Extracted data entries:
##########

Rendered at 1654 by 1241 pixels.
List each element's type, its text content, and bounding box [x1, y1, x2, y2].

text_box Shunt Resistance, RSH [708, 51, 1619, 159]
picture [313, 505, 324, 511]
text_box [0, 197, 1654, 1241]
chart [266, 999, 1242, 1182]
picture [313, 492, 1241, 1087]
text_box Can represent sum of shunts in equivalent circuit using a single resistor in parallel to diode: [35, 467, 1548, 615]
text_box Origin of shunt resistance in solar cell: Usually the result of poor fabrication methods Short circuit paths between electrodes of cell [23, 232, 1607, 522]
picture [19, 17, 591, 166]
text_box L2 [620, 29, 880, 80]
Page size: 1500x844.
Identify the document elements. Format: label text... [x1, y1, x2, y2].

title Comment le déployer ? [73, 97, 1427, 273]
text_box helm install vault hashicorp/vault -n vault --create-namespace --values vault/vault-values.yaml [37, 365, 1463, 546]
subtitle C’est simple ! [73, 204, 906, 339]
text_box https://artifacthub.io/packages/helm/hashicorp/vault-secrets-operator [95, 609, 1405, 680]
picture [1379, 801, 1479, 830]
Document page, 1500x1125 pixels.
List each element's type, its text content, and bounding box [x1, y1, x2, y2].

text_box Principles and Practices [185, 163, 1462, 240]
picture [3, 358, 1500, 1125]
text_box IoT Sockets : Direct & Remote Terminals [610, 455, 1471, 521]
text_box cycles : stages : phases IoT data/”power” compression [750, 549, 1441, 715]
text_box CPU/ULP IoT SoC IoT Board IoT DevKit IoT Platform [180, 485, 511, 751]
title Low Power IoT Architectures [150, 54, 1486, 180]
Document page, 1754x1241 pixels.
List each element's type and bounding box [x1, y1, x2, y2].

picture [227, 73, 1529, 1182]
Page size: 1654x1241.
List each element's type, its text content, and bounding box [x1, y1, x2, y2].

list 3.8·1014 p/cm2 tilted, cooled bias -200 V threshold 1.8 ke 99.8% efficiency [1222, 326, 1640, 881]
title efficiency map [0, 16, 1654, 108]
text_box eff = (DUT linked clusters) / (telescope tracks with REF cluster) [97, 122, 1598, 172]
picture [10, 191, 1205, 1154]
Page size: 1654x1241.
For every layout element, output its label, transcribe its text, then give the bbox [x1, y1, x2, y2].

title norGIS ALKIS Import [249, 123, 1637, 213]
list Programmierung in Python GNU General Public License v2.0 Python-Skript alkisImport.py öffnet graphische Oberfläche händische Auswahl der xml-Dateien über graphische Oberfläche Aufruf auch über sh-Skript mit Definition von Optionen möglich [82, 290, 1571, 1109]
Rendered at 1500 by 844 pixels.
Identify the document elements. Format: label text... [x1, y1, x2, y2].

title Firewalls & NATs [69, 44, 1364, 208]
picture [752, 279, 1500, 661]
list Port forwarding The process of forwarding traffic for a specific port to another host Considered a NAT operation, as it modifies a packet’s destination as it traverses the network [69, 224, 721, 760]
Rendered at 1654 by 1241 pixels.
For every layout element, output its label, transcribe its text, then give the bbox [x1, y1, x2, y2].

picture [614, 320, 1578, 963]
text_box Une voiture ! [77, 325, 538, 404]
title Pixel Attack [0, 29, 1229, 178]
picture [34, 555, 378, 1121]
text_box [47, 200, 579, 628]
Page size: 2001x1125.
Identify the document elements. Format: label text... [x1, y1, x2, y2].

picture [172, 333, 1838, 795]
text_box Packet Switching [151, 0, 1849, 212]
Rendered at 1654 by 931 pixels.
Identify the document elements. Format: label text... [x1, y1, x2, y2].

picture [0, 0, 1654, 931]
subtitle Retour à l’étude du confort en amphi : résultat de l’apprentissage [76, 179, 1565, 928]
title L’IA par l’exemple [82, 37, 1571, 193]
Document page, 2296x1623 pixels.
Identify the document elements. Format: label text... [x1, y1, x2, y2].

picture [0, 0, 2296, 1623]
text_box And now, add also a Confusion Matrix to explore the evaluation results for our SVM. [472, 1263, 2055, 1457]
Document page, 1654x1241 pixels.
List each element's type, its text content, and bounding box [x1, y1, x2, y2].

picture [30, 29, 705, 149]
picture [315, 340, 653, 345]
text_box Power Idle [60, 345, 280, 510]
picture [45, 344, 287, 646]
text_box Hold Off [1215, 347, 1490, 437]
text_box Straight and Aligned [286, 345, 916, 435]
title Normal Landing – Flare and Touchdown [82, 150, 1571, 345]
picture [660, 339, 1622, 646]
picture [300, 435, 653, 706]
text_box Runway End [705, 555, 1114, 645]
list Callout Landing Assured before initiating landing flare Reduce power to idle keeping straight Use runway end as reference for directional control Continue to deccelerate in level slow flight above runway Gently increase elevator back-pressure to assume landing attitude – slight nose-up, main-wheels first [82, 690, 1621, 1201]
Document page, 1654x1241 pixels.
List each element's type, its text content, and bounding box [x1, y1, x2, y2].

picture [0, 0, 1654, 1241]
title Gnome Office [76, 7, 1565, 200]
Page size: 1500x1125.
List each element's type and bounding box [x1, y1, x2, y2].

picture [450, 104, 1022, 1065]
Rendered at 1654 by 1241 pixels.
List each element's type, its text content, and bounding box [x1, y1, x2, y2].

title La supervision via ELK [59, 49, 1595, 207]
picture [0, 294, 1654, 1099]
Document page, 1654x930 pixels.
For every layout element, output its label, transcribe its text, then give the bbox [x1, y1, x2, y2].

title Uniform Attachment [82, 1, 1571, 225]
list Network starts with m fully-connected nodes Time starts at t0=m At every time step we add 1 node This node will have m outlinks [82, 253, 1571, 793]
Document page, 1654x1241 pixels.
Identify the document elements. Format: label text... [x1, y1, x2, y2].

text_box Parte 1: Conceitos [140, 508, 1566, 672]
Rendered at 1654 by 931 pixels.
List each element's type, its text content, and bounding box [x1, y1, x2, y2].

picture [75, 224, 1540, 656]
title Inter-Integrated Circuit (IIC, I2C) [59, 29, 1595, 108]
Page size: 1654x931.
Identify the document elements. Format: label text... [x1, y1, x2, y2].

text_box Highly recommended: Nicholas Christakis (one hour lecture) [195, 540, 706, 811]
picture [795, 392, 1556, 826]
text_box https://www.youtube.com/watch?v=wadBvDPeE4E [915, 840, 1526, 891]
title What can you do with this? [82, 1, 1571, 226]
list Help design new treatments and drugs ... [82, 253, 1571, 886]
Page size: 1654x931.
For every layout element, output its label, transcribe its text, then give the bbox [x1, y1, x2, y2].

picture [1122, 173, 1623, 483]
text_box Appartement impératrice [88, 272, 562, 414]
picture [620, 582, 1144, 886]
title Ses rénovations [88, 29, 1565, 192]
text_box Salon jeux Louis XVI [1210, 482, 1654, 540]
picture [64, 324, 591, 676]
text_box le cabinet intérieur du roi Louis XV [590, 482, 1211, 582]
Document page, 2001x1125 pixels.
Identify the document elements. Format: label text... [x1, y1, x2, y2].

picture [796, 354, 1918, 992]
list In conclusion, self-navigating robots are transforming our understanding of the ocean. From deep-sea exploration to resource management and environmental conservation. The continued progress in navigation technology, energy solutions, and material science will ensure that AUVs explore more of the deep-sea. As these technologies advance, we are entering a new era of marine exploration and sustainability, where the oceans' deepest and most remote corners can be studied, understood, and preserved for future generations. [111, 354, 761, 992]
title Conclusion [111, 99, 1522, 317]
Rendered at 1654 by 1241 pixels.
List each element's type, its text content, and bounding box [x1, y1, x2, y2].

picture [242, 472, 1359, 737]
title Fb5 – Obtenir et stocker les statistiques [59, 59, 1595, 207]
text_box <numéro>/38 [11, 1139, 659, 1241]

##########

■ **What the task asks**: Can you format the items starting with the line containing "Page size: 1500x1125." and going on through the line containing "text_box Parte 1: Conceitos" as a JSON list of strings, one string per line, leaving out blank lines?

■ **Result for this task**:
[
  "Page size: 1500x1125.",
  "List each element's type and bounding box [x1, y1, x2, y2].",
  "picture [450, 104, 1022, 1065]",
  "Rendered at 1654 by 1241 pixels.",
  "List each element's type, its text content, and bounding box [x1, y1, x2, y2].",
  "title La supervision via ELK [59, 49, 1595, 207]",
  "picture [0, 294, 1654, 1099]",
  "Document page, 1654x930 pixels.",
  "For every layout element, output its label, transcribe its text, then give the bbox [x1, y1, x2, y2].",
  "title Uniform Attachment [82, 1, 1571, 225]",
  "list Network starts with m fully-connected nodes Time starts at t0=m At every time step we add 1 node This node will have m outlinks [82, 253, 1571, 793]",
  "Document page, 1654x1241 pixels.",
  "Identify the document elements. Format: label text... [x1, y1, x2, y2].",
  "text_box Parte 1: Conceitos [140, 508, 1566, 672]"
]